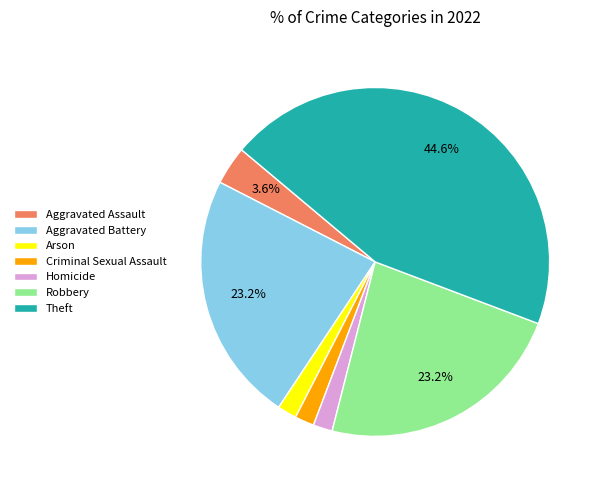

What percentage is the Arson slice, to the nearest percent?

2%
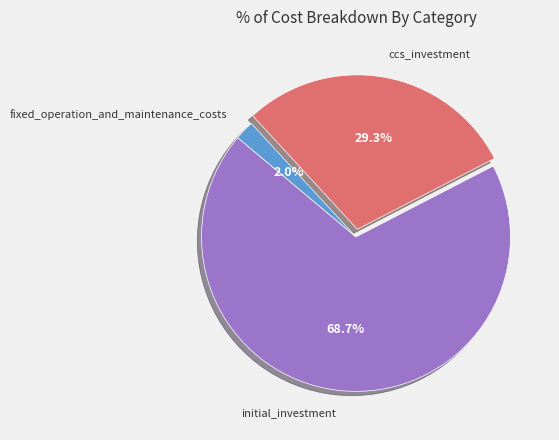

How many segments does this pie chart have?

3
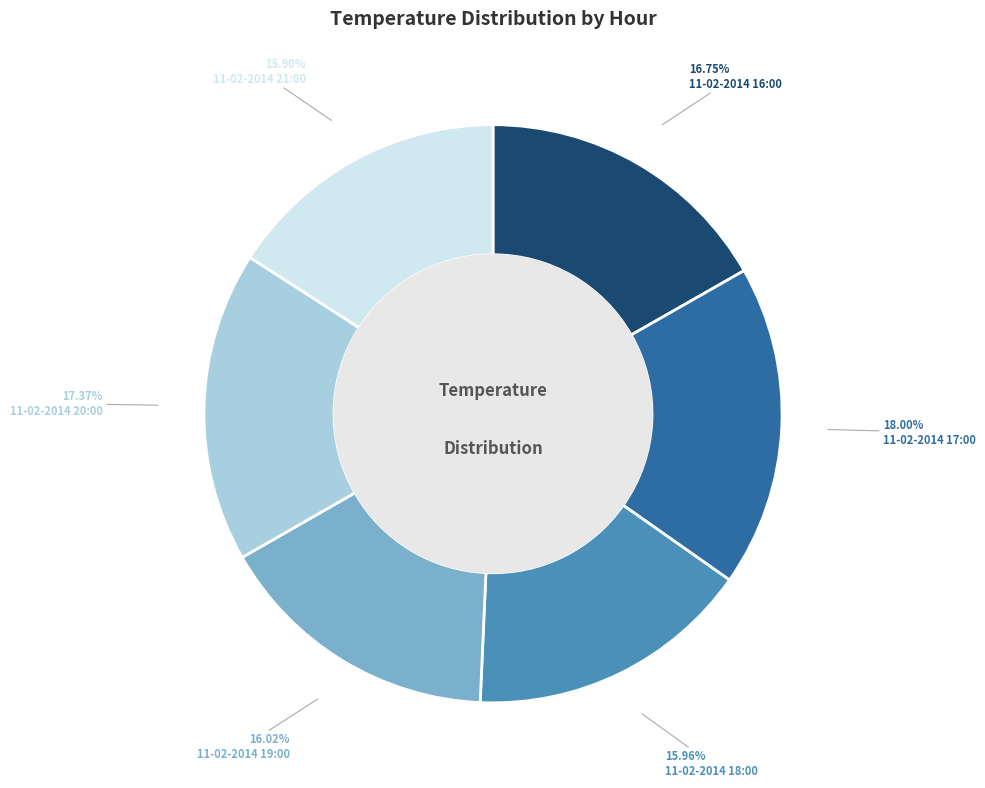

Which has a higher value, 11-02-2014 17:00 or 11-02-2014 21:00?

11-02-2014 17:00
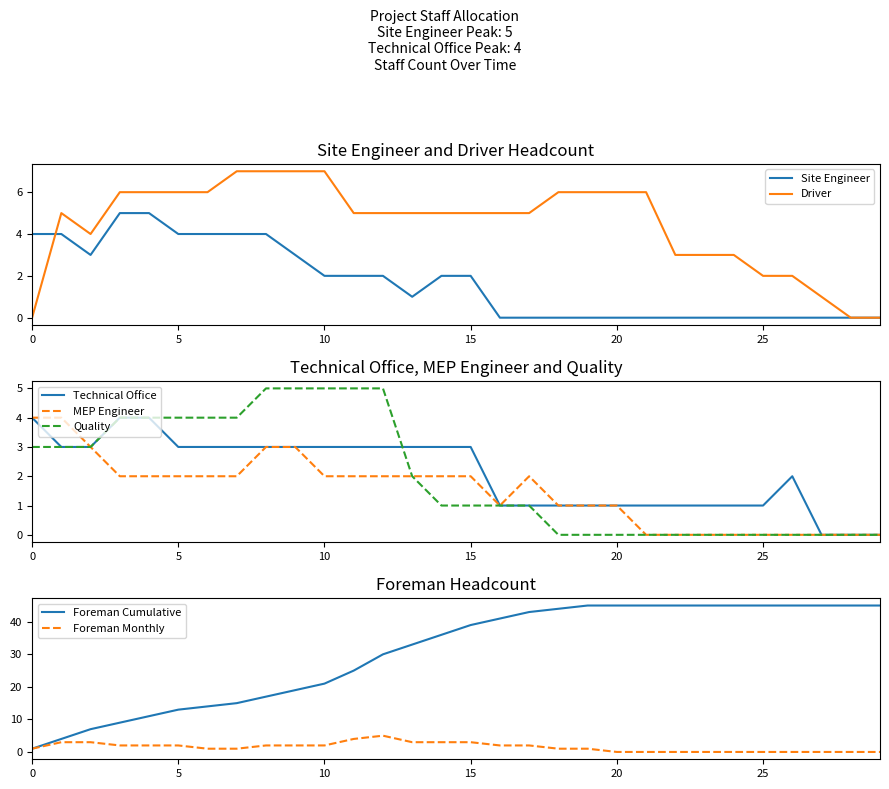

The value of Site Engineer at 2017-12 is 0. True or false?

True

→ DESCRIPTION OF THE TASK: Update these lines by putting "Project Manager" wherever "Site Engineer" appears and changing nothing else. Leave the pictures out.

→ RESPONSE:
What percentage is the Arson slice, to the nearest percent?

2%

How many segments does this pie chart have?

3

Which has a higher value, 11-02-2014 17:00 or 11-02-2014 21:00?

11-02-2014 17:00

The value of Project Manager at 2017-12 is 0. True or false?

True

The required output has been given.